The t/Space team would like to see NASA follow through with the non-traditional approach and structure a competition for a fixed-price contract that would reward companies for delivering hardware, not view graphs and status reports.

NASA’s CEV acquisition plans, however, have been less clear since Griffin started talking about accelerating the program. Gump and Alexander said even if NASA takes steps to speed up the development of CEV, t/Space still has a valuable role to play.

“The only way you get money to speed things up is by doing the downselect a lot sooner,” Gump said. “If you do it a lot sooner you have a much shorter period of competition between the two majors. But with the nontraditional approach, you will have an actual hardware development going forward in competition with the remaining major prime. I think that’s of extreme value to NASA, to have sustained competition if they have to do an early downselect.”

Gump and Alexander also were very clear that they want NASA, not the capital markets, to fund the development. Gump said putting together a business plan and raising capital could take a couple of years and significantly drive up the ultimate price of the service to NASA once a competitive return for investors is taken into account.

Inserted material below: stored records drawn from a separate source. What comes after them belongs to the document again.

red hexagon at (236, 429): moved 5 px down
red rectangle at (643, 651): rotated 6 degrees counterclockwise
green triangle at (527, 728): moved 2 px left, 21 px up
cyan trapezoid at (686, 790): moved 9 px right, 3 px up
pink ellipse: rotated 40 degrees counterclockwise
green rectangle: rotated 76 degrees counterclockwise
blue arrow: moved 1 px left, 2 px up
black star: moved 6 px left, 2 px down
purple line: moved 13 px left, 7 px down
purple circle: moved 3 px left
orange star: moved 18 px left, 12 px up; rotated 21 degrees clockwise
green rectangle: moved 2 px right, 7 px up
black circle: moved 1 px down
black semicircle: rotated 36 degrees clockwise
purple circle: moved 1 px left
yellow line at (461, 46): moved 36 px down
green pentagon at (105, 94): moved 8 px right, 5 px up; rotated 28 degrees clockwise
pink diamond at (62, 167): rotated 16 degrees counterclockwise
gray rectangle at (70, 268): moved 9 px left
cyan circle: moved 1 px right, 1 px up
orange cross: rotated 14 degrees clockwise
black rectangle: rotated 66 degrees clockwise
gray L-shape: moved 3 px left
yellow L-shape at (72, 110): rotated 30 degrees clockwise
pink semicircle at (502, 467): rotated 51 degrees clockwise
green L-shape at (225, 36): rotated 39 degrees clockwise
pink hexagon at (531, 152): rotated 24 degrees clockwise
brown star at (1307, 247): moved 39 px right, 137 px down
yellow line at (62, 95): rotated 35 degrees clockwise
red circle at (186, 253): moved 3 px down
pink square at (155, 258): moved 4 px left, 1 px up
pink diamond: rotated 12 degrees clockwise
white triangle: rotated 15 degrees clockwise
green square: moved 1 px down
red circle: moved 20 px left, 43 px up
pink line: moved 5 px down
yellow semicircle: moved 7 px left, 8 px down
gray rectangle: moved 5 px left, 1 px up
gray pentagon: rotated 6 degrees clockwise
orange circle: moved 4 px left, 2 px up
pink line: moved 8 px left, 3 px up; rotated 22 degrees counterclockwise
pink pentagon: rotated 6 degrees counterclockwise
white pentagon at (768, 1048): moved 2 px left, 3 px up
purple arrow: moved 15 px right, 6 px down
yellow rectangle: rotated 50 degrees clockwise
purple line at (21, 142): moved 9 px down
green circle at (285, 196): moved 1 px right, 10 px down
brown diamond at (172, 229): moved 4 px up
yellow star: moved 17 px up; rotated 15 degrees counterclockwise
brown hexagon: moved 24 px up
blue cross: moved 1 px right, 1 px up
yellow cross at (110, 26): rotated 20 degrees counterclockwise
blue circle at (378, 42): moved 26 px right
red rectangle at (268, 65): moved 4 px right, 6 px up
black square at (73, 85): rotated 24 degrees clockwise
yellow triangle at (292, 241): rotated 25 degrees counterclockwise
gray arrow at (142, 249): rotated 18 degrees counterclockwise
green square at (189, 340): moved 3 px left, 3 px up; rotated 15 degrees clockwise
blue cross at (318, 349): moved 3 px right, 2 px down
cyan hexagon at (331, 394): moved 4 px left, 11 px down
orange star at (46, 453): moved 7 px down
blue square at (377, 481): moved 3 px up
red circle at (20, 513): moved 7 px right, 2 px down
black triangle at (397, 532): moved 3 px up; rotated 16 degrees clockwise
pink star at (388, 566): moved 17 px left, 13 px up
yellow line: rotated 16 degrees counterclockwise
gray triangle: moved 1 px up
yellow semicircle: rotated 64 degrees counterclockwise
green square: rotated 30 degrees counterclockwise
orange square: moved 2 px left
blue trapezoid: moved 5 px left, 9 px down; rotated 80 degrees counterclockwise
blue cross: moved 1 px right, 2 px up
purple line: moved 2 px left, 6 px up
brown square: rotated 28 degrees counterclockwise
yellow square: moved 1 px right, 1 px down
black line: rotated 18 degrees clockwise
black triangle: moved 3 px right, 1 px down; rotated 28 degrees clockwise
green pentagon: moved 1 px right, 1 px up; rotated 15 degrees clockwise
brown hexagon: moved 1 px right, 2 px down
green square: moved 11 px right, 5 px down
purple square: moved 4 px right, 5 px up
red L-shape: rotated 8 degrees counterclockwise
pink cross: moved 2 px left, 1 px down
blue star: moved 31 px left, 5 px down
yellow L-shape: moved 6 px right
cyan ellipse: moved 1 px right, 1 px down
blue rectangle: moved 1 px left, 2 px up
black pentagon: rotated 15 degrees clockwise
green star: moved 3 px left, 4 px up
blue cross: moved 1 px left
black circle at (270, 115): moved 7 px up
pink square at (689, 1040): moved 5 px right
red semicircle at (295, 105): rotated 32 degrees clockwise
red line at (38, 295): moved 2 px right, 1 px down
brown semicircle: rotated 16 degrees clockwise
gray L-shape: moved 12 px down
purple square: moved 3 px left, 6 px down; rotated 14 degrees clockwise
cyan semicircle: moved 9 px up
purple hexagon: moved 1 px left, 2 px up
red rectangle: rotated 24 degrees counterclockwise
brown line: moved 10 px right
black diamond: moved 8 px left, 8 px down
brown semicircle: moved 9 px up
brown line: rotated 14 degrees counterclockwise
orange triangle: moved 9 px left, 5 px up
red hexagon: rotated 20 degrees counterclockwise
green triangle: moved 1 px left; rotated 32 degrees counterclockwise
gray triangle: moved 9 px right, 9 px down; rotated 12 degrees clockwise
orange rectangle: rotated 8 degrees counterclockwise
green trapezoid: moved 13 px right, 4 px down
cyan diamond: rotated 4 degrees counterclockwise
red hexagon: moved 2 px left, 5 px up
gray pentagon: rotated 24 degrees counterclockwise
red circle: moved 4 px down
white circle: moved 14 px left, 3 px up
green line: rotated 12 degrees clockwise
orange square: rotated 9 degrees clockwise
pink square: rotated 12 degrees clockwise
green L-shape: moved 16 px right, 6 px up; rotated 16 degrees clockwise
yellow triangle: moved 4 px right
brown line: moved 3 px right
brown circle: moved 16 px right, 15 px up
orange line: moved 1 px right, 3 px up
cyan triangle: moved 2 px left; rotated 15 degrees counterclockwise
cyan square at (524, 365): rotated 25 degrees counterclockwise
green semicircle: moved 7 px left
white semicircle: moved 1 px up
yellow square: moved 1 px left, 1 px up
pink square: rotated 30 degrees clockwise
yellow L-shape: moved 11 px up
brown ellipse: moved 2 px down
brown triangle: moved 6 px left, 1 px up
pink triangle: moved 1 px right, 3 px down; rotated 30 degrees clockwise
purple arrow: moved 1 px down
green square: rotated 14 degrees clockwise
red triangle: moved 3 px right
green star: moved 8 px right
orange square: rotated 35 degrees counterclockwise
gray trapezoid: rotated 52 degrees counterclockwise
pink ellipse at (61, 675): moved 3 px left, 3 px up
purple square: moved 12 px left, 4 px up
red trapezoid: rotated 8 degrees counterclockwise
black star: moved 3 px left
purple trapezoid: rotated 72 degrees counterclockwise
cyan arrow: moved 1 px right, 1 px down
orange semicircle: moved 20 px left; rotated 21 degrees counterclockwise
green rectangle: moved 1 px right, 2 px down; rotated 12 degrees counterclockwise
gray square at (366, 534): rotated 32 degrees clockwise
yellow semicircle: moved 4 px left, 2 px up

But not everybody who would like to sell crew and cargo services to NASA agrees that private capital would do more harm than good. A senior official with one company that has been studying CEV concepts for NASA said the agency ought to promise to buy services that meet its specifications and then let the market decide which company has what it takes to win that business.

If the CXV approach pans out by the end of this decade, NASA can focus its CEV development funds on a system optimized for travel between Earth orbit and the surface of the Moon.

“One thing NASA should be cautious about right now is repeating the mistake it made with the shuttle in trying to be all things to all people. With the new desire to speed up the CEV so that it is both a lunar vehicle and an Earth-to-orbit-service-the-space-station vehicle, they’re walking a slippery slope,” Gump said. “We provide a safety valve. We are focused on doing one thing – getting from the surface to [low-Earth orbit] in a way that is safe and cost effective.”

t/Space has the weight of a presidential commission on their side. The Moon, Mars and Beyond Commission, headed by former U.S. Air Force Secretary Edward “Pete” Aldridge, reported back to Bush last year that private industry must have a “far larger presence in space operations with the specific goal of allowing private industry to assume the primary role of providing services to NASA, and most immediately in accessing low-Earth orbit.”

“There is an alignment now of the president’s policy, the direction of the Aldridge commission, a willingness on NASA’s part and a recognition by Congress that we are not going to get there with business as usual,” Alexander said. “It really is a historic moment.”